● **Aim of the task**:
Transcribe all of the data below word for word, keeping every line and number unchanged.

● **Data provided**:
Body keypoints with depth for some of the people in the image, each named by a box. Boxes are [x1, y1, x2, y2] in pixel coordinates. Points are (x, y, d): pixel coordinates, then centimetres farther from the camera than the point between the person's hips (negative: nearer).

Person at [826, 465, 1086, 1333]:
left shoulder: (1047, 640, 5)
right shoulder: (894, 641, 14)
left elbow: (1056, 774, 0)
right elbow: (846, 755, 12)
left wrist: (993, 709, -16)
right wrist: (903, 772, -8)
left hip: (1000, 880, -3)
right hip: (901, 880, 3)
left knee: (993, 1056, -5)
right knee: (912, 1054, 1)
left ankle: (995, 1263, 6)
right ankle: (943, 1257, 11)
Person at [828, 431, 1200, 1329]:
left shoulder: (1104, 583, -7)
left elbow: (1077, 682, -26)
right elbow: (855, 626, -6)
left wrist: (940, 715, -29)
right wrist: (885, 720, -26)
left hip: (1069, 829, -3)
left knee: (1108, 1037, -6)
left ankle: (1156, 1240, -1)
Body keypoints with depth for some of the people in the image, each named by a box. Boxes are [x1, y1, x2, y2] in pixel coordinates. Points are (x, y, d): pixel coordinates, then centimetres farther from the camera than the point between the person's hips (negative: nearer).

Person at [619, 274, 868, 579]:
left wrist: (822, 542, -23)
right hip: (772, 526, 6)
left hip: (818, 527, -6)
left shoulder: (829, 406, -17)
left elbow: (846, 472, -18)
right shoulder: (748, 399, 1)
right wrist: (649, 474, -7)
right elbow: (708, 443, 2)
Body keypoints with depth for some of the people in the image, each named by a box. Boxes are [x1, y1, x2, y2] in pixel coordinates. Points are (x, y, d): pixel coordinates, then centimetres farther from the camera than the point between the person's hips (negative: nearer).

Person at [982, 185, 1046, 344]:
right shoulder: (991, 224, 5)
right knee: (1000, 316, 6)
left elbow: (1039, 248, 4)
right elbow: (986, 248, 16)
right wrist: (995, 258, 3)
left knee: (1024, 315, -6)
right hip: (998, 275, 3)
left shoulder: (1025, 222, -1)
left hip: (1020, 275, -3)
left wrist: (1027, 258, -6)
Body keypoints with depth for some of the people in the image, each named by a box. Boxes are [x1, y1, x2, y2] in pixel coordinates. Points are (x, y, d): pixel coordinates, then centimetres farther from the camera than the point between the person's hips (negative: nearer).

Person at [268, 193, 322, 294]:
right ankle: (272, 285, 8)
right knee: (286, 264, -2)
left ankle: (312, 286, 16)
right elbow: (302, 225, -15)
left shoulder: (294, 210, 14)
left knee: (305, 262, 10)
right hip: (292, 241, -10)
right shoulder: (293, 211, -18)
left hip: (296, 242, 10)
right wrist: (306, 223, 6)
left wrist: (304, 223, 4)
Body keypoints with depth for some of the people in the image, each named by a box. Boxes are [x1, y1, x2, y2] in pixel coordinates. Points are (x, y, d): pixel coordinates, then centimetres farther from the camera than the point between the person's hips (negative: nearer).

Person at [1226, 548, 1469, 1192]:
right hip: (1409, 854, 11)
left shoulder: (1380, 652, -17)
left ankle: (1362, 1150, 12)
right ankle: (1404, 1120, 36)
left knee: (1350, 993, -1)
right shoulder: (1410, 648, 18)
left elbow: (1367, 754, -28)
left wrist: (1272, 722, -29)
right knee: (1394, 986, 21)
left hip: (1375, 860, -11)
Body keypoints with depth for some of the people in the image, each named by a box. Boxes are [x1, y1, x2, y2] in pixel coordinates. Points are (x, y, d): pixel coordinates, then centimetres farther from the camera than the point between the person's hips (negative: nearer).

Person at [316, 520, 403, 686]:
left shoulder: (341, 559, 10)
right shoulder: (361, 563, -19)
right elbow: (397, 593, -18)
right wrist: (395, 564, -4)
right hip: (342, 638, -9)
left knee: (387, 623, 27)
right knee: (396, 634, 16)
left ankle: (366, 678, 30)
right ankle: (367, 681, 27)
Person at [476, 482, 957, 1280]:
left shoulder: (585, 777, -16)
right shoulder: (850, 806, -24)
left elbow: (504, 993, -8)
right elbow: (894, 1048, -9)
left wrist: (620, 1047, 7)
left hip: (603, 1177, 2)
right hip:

● **Answer to this problem**:
Body keypoints with depth for some of the people in the image, each named by a box. Boxes are [x1, y1, x2, y2] in pixel coordinates. Points are (x, y, d): pixel coordinates, then centimetres farther from the camera than the point between the person's hips (negative: nearer).

Person at [826, 465, 1086, 1333]:
left shoulder: (1047, 640, 5)
right shoulder: (894, 641, 14)
left elbow: (1056, 774, 0)
right elbow: (846, 755, 12)
left wrist: (993, 709, -16)
right wrist: (903, 772, -8)
left hip: (1000, 880, -3)
right hip: (901, 880, 3)
left knee: (993, 1056, -5)
right knee: (912, 1054, 1)
left ankle: (995, 1263, 6)
right ankle: (943, 1257, 11)
Person at [828, 431, 1200, 1329]:
left shoulder: (1104, 583, -7)
left elbow: (1077, 682, -26)
right elbow: (855, 626, -6)
left wrist: (940, 715, -29)
right wrist: (885, 720, -26)
left hip: (1069, 829, -3)
left knee: (1108, 1037, -6)
left ankle: (1156, 1240, -1)
Body keypoints with depth for some of the people in the image, each named by a box. Boxes are [x1, y1, x2, y2] in pixel coordinates. Points are (x, y, d): pixel coordinates, then centimetres farther from the camera than the point between the person's hips (negative: nearer).

Person at [619, 274, 868, 579]:
left wrist: (822, 542, -23)
right hip: (772, 526, 6)
left hip: (818, 527, -6)
left shoulder: (829, 406, -17)
left elbow: (846, 472, -18)
right shoulder: (748, 399, 1)
right wrist: (649, 474, -7)
right elbow: (708, 443, 2)
Body keypoints with depth for some of the people in the image, each named by a box. Boxes are [x1, y1, x2, y2] in pixel coordinates. Points are (x, y, d): pixel coordinates, then centimetres farther from the camera than the point between the person's hips (negative: nearer).

Person at [982, 185, 1046, 344]:
right shoulder: (991, 224, 5)
right knee: (1000, 316, 6)
left elbow: (1039, 248, 4)
right elbow: (986, 248, 16)
right wrist: (995, 258, 3)
left knee: (1024, 315, -6)
right hip: (998, 275, 3)
left shoulder: (1025, 222, -1)
left hip: (1020, 275, -3)
left wrist: (1027, 258, -6)
Body keypoints with depth for some of the people in the image, each named by a box. Boxes are [x1, y1, x2, y2] in pixel coordinates. Points are (x, y, d): pixel coordinates, then centimetres farther from the camera than the point between the person's hips (negative: nearer).

Person at [268, 193, 322, 294]:
right ankle: (272, 285, 8)
right knee: (286, 264, -2)
left ankle: (312, 286, 16)
right elbow: (302, 225, -15)
left shoulder: (294, 210, 14)
left knee: (305, 262, 10)
right hip: (292, 241, -10)
right shoulder: (293, 211, -18)
left hip: (296, 242, 10)
right wrist: (306, 223, 6)
left wrist: (304, 223, 4)
Body keypoints with depth for some of the people in the image, each named by a box. Boxes are [x1, y1, x2, y2] in pixel coordinates. Points are (x, y, d): pixel coordinates, then centimetres farther from the camera than the point between the person's hips (negative: nearer).

Person at [1226, 548, 1469, 1192]:
right hip: (1409, 854, 11)
left shoulder: (1380, 652, -17)
left ankle: (1362, 1150, 12)
right ankle: (1404, 1120, 36)
left knee: (1350, 993, -1)
right shoulder: (1410, 648, 18)
left elbow: (1367, 754, -28)
left wrist: (1272, 722, -29)
right knee: (1394, 986, 21)
left hip: (1375, 860, -11)
Body keypoints with depth for some of the people in the image, each named by a box. Boxes are [x1, y1, x2, y2] in pixel coordinates. Points are (x, y, d): pixel coordinates, then centimetres farther from the camera than the point between the person's hips (negative: nearer).

Person at [316, 520, 403, 686]:
left shoulder: (341, 559, 10)
right shoulder: (361, 563, -19)
right elbow: (397, 593, -18)
right wrist: (395, 564, -4)
right hip: (342, 638, -9)
left knee: (387, 623, 27)
right knee: (396, 634, 16)
left ankle: (366, 678, 30)
right ankle: (367, 681, 27)
Person at [476, 482, 957, 1280]:
left shoulder: (585, 777, -16)
right shoulder: (850, 806, -24)
left elbow: (504, 993, -8)
right elbow: (894, 1048, -9)
left wrist: (620, 1047, 7)
left hip: (603, 1177, 2)
right hip:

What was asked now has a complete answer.